The Costa-Hawkins Rental Housing Act in California was enacted in 1995 to limit municipal rent control ordinances. It was passed into law to allow the state to manage how cities – including Los Angeles, San Francisco, San Jose, and Santa Monica – regulated their individual rental markets.
The Act came about because back in 1995, five California cities had not only rent control – which allowed a landlord to increase rent only after a tenant had moved out, but also vacancy control – which prohibited a landlord from raising the rent even after a tenant moved out.
Supporters of a state ballot initiative to repeal Costa-Hawkins have gathered enough signatures for the measure to appear on the November 2018 ballot. Repealing the Act would remove the limits on rent control policies that cities are able to impose on their housing rental markets.
What Specifically Does Costa-Hawkins Currently Do?
Opponents of the Costa-Hawkins Act believe the current law is too property-owner-and-developer-friendly, and that the Act is one of the main causes for the lack of affordable housing in the state.
The Costa-Hawkins Rental Housing Act has three main provisions:
- Allows a landlord to raise rents to market after a tenant has moved out
- Prevents cities from capping rents (establishing rent controls) on units built after February 1995
- Exempts single-family homes and condos from rent control restrictions
Those who favor the Act’s repeal believe cities will gain critical tools to help solve the affordable housing crisis. Parties who like the law as it is, think that repeal could actually make matters worse.
What Happens If Costa-Hawkins Is Repealed?
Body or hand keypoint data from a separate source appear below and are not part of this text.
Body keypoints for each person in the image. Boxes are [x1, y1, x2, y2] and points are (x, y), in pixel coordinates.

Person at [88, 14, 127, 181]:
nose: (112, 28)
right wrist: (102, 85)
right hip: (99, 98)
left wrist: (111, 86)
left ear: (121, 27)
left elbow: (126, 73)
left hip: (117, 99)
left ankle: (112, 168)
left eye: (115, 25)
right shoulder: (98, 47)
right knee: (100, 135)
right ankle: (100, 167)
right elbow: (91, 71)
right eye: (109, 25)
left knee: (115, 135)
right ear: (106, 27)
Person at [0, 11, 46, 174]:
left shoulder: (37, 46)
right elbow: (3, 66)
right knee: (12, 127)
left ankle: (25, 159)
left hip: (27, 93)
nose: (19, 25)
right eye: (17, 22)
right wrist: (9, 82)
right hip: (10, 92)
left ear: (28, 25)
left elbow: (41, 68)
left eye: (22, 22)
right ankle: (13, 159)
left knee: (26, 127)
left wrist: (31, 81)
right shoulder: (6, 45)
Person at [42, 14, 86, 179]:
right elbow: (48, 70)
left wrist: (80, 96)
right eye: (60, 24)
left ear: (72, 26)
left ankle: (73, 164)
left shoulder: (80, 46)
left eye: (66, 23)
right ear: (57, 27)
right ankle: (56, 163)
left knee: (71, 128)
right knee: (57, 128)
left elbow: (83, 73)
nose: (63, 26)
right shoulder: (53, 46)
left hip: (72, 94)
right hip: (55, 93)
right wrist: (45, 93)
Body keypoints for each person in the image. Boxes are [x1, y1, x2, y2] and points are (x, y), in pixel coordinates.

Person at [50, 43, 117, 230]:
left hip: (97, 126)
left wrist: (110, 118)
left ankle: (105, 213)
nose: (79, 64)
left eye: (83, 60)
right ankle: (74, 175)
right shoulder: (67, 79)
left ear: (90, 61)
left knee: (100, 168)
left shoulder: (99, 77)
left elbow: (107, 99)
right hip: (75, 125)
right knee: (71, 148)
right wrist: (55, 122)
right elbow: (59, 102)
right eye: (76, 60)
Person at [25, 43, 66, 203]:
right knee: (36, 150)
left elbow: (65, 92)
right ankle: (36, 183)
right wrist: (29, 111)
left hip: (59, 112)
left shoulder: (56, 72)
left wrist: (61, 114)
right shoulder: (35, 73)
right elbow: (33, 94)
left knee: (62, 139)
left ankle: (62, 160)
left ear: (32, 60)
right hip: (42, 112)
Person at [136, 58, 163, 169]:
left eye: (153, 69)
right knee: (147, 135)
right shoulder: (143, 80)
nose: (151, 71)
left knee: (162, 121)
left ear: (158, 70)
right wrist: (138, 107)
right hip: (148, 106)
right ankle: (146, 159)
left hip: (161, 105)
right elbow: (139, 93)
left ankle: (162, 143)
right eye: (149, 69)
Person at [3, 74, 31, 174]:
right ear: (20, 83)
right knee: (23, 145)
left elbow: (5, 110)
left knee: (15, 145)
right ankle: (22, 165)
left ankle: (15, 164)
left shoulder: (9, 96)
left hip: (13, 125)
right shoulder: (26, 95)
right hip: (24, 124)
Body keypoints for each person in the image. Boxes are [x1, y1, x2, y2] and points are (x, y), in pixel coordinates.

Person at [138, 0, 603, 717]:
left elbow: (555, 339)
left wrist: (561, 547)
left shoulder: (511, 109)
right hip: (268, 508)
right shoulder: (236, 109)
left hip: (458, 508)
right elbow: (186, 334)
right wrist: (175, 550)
Any law that attempts to regulate the real estate markets has an impact on renters, developers, and property owners.
According to the Alliance of Californians for Community Empowerment (a group in favor of the repeal), people believe that current rents across the entire state are rising too high and too fast.
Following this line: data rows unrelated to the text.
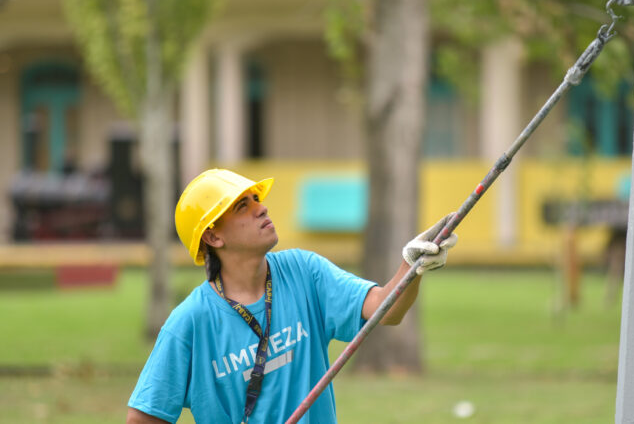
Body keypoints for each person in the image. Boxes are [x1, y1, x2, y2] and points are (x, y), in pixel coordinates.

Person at [126, 168, 458, 423]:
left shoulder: (304, 272)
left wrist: (411, 266)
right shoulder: (190, 322)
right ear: (213, 237)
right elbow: (143, 417)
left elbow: (386, 309)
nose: (261, 209)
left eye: (256, 199)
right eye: (242, 206)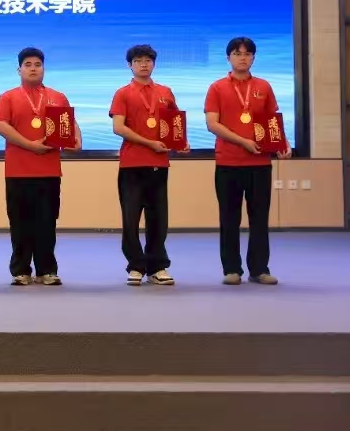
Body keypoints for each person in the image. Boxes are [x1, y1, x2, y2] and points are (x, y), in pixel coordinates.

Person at [204, 37, 290, 286]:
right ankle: (232, 269)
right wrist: (243, 141)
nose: (242, 58)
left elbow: (272, 120)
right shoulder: (217, 87)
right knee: (229, 218)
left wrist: (282, 144)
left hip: (260, 163)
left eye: (247, 54)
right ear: (228, 57)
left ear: (253, 57)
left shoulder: (263, 86)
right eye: (237, 53)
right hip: (228, 162)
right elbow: (212, 124)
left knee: (259, 218)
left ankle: (259, 269)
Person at [0, 47, 81, 286]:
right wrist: (30, 145)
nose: (33, 68)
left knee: (47, 221)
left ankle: (46, 270)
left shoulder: (57, 97)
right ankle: (21, 270)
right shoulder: (8, 97)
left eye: (38, 64)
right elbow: (0, 125)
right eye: (28, 64)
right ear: (19, 69)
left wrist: (76, 141)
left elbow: (70, 124)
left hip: (49, 170)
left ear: (44, 68)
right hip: (18, 170)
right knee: (19, 222)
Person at [109, 44, 189, 287]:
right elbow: (118, 127)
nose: (144, 64)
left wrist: (181, 143)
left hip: (159, 164)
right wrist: (149, 143)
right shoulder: (123, 93)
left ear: (154, 63)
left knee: (158, 218)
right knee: (131, 218)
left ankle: (157, 266)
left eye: (148, 60)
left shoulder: (165, 92)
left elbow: (175, 126)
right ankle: (136, 266)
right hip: (132, 164)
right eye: (138, 60)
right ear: (130, 65)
The outright repeal of Costa-Hawkins would give local governments the freedom to put in place residential rental pricing regulations to regain control. Renters would gain some protection from skyrocketing rents while cities would be able to claim they are doing their part in making their local markets more affordable for renters.
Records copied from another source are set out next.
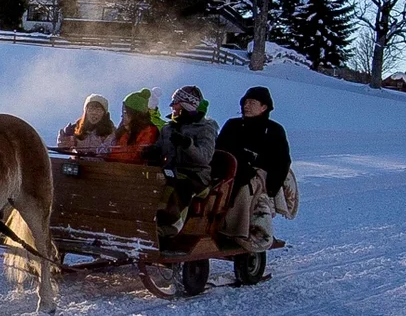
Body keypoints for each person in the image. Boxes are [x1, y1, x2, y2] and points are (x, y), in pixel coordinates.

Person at [216, 86, 291, 251]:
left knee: (245, 188)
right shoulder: (233, 125)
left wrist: (271, 188)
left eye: (252, 102)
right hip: (230, 168)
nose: (246, 106)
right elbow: (219, 150)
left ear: (264, 107)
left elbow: (281, 162)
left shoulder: (273, 130)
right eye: (245, 102)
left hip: (258, 174)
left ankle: (236, 231)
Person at [146, 85, 218, 245]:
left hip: (196, 176)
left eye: (176, 103)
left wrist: (187, 145)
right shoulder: (168, 128)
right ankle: (141, 224)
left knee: (178, 188)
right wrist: (152, 152)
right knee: (148, 182)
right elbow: (160, 148)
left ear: (187, 105)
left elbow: (205, 157)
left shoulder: (205, 128)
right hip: (170, 172)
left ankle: (166, 231)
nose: (172, 107)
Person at [107, 88, 162, 166]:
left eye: (125, 112)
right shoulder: (123, 131)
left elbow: (135, 156)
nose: (122, 115)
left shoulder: (149, 131)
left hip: (136, 174)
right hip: (115, 171)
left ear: (135, 115)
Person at [57, 94, 117, 158]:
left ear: (104, 114)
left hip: (101, 166)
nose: (94, 113)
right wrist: (65, 137)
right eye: (90, 109)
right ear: (85, 112)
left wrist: (92, 155)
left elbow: (108, 150)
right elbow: (65, 148)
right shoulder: (77, 128)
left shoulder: (110, 130)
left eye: (98, 110)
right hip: (79, 164)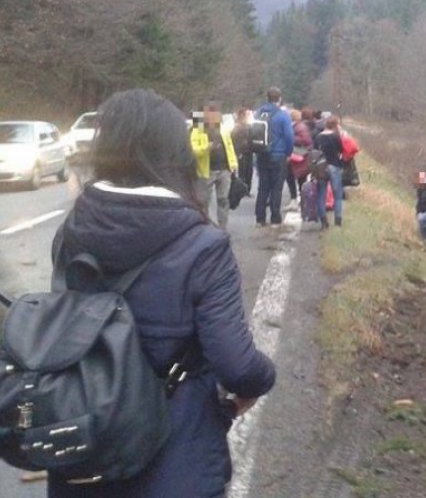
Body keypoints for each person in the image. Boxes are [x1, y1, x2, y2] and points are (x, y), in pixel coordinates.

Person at [48, 88, 275, 498]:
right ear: (175, 155)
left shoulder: (72, 230)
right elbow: (237, 365)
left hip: (83, 452)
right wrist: (263, 379)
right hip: (173, 462)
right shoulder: (202, 244)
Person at [190, 103, 238, 230]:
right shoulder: (198, 129)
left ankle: (223, 228)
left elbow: (229, 146)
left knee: (223, 200)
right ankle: (203, 227)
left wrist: (233, 164)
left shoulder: (222, 128)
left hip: (224, 170)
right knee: (204, 201)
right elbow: (193, 149)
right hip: (206, 171)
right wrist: (207, 148)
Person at [254, 87, 294, 227]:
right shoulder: (283, 115)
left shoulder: (258, 113)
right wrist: (288, 153)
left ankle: (260, 217)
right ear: (280, 98)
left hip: (261, 154)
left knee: (263, 187)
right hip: (278, 155)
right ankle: (275, 218)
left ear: (267, 98)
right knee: (276, 188)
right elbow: (289, 136)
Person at [314, 115, 345, 229]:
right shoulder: (335, 137)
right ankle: (337, 221)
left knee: (321, 194)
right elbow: (341, 150)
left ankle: (323, 221)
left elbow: (315, 152)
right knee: (337, 195)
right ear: (335, 125)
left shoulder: (318, 137)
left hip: (321, 167)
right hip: (334, 166)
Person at [230, 107, 254, 195]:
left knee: (249, 171)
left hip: (249, 151)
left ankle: (247, 189)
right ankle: (242, 190)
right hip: (241, 152)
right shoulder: (237, 127)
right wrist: (237, 152)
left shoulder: (248, 126)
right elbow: (234, 140)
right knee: (243, 172)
Residential real estate developers would likely be discouraged from building new product if cities are able to enact new laws limiting rents.
Lack of new development would in turn exacerbate the housing shortage in California since rent controls effectively limit the profitability of new rental housing. Developers also make the argument that governments are making housing more expensive via restrictive zoning and land-use regulations.
Property owners benefit from their real estate investment in two ways: 1) The revenue stream or cash flow from the property, and 2) The price appreciation of the asset.
Rent control laws limiting rent increases put a ceiling on the gross rental cash flow a property generates. However, operating expenses such as maintenance and repair, property taxes, and insurance aren’t capped. The end result is that residential rental investments will generate reduced net cash flow.
But real estate prices could still continue to rise even when they’re throwing off less cash. If fewer rental projects are built, the existing ones will become more valuable due to the basic law of supply and demand – even if they generate lower net operating incomes.
Rising interest rates that make financing more expensive have historically driven real estate prices down and cap rates up. Is it possible that an increased amount of municipal rent control will have the unintended consequence of driving prices up and cap rates down?